### [Data extracts]
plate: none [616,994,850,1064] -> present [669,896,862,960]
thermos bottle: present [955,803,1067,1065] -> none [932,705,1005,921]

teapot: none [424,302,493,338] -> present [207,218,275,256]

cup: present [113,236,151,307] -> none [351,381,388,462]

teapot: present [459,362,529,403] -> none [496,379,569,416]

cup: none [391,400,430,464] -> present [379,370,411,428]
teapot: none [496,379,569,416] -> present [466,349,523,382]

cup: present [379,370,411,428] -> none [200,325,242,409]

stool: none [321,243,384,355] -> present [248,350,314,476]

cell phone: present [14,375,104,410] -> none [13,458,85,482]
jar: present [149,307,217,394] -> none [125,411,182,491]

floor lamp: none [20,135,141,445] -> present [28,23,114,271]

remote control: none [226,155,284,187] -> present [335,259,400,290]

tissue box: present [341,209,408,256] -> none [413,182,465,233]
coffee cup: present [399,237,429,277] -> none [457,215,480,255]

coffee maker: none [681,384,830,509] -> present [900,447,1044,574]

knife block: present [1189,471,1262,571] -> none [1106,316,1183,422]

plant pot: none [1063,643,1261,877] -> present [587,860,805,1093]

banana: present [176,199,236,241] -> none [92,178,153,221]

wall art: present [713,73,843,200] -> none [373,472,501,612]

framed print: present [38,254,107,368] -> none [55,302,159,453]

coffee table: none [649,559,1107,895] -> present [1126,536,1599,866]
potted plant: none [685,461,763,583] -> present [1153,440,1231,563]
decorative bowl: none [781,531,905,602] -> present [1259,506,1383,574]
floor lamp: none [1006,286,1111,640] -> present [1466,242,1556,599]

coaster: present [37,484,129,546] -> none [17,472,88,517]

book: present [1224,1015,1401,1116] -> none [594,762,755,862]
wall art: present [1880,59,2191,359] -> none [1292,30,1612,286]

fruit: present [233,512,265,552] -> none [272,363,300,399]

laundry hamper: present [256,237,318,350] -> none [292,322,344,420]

### [Directions for this task]
The records above should be returned exactly.

### [Answer box]
plate: none [616,994,850,1064] -> present [669,896,862,960]
thermos bottle: present [955,803,1067,1065] -> none [932,705,1005,921]

teapot: none [424,302,493,338] -> present [207,218,275,256]

cup: present [113,236,151,307] -> none [351,381,388,462]

teapot: present [459,362,529,403] -> none [496,379,569,416]

cup: none [391,400,430,464] -> present [379,370,411,428]
teapot: none [496,379,569,416] -> present [466,349,523,382]

cup: present [379,370,411,428] -> none [200,325,242,409]

stool: none [321,243,384,355] -> present [248,350,314,476]

cell phone: present [14,375,104,410] -> none [13,458,85,482]
jar: present [149,307,217,394] -> none [125,411,182,491]

floor lamp: none [20,135,141,445] -> present [28,23,114,271]

remote control: none [226,155,284,187] -> present [335,259,400,290]

tissue box: present [341,209,408,256] -> none [413,182,465,233]
coffee cup: present [399,237,429,277] -> none [457,215,480,255]

coffee maker: none [681,384,830,509] -> present [900,447,1044,574]

knife block: present [1189,471,1262,571] -> none [1106,316,1183,422]

plant pot: none [1063,643,1261,877] -> present [587,860,805,1093]

banana: present [176,199,236,241] -> none [92,178,153,221]

wall art: present [713,73,843,200] -> none [373,472,501,612]

framed print: present [38,254,107,368] -> none [55,302,159,453]

coffee table: none [649,559,1107,895] -> present [1126,536,1599,866]
potted plant: none [685,461,763,583] -> present [1153,440,1231,563]
decorative bowl: none [781,531,905,602] -> present [1259,506,1383,574]
floor lamp: none [1006,286,1111,640] -> present [1466,242,1556,599]

coaster: present [37,484,129,546] -> none [17,472,88,517]

book: present [1224,1015,1401,1116] -> none [594,762,755,862]
wall art: present [1880,59,2191,359] -> none [1292,30,1612,286]

fruit: present [233,512,265,552] -> none [272,363,300,399]

laundry hamper: present [256,237,318,350] -> none [292,322,344,420]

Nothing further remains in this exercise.